‘The Legacy of a Whitetail Deer Hunter’ Review: Josh Brolin Is Too Serious for Jody Hill’s Latest
Love ’em or hate ’em, you know a Jody Hill project when you see it. His films and TV shows center on absurd, overly-cocky men (usually played by Danny McBride) who have dreams of greatness far beyond their abilities — think Foot Fist Way, Observe and Report and the recent (and brilliant) Vice Principals. The Hill and McBride combo has always been a recipe for hilarity…until now.
The Legacy of a Whitetail Deer Hunter, which stars Josh Brolin as minor celebrity deer hunter Buck Ferguson, doesn’t feel like a Jody Hill movie in the slightest. That may be a good thing for those who typically find his humor too dark and cringe-inducing, but for longtime fans of Hill, who’s become something of an “awkward aficionado,” Legacy leaves a lot to be desired.
The film opens with a clip from an installment in Buck’s faux documentary series, in which his cameraman (McBride) follows him on various deer hunting trips. With a public access aesthetic, the series paints Buck as an all-American hero and the world’s preeminent (only?) exclusive hunter of the whitetail deer. But the latest chapter of the series is a special one: Buck will take his 12-year-old son Jaden on his very first hunting trip. Unfortunately, tween Jaden is more concerned with his phone and his girlfriend than with using some dumb old rifle to bag a deer in the middle of the woods.
───
REQUIRED ACTIONS:
a) Write out the review of The Legacy of a Whitetail Deer Hunter between "The film opens" and "of the woods.", inclusive.
b) Pick up the review of The Legacy of a Whitetail Deer Hunter after its last sentence and keep writing it.
Nothing in the listing is needed for this work.

INFORMATION SHOWN:
───
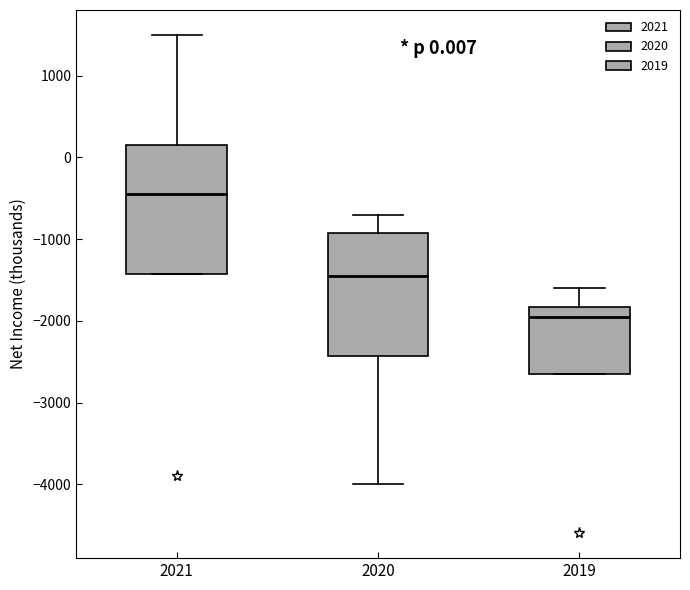

Which box's median line is the lowest?

2019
───
LIST OF ANSWERS:
a)
The film opens with a clip from an installment in Buck’s faux documentary series, in which his cameraman (McBride) follows him on various deer hunting trips. With a public access aesthetic, the series paints Buck as an all-American hero and the world’s preeminent (only?) exclusive hunter of the whitetail deer. But the latest chapter of the series is a special one: Buck will take his 12-year-old son Jaden on his very first hunting trip. Unfortunately, tween Jaden is more concerned with his phone and his girlfriend than with using some dumb old rifle to bag a deer in the middle of the woods.

b)
What begins as Buck’s attempt to bond with his son — who lives with his mom (an offensively underutilized Carrie Coon) and her new boyfriend (Scoot McNairy) — quickly turns into a basic familial squabbling comedy. Jaden is your average teen kid: Obsessed with his phone, girls, and fast cars; when his mom’s boyfriend gives him an automatic assault rifle (yeah, I know), Jaden prefers the senseless weapon to the simple family heirloom Buck passes down to him.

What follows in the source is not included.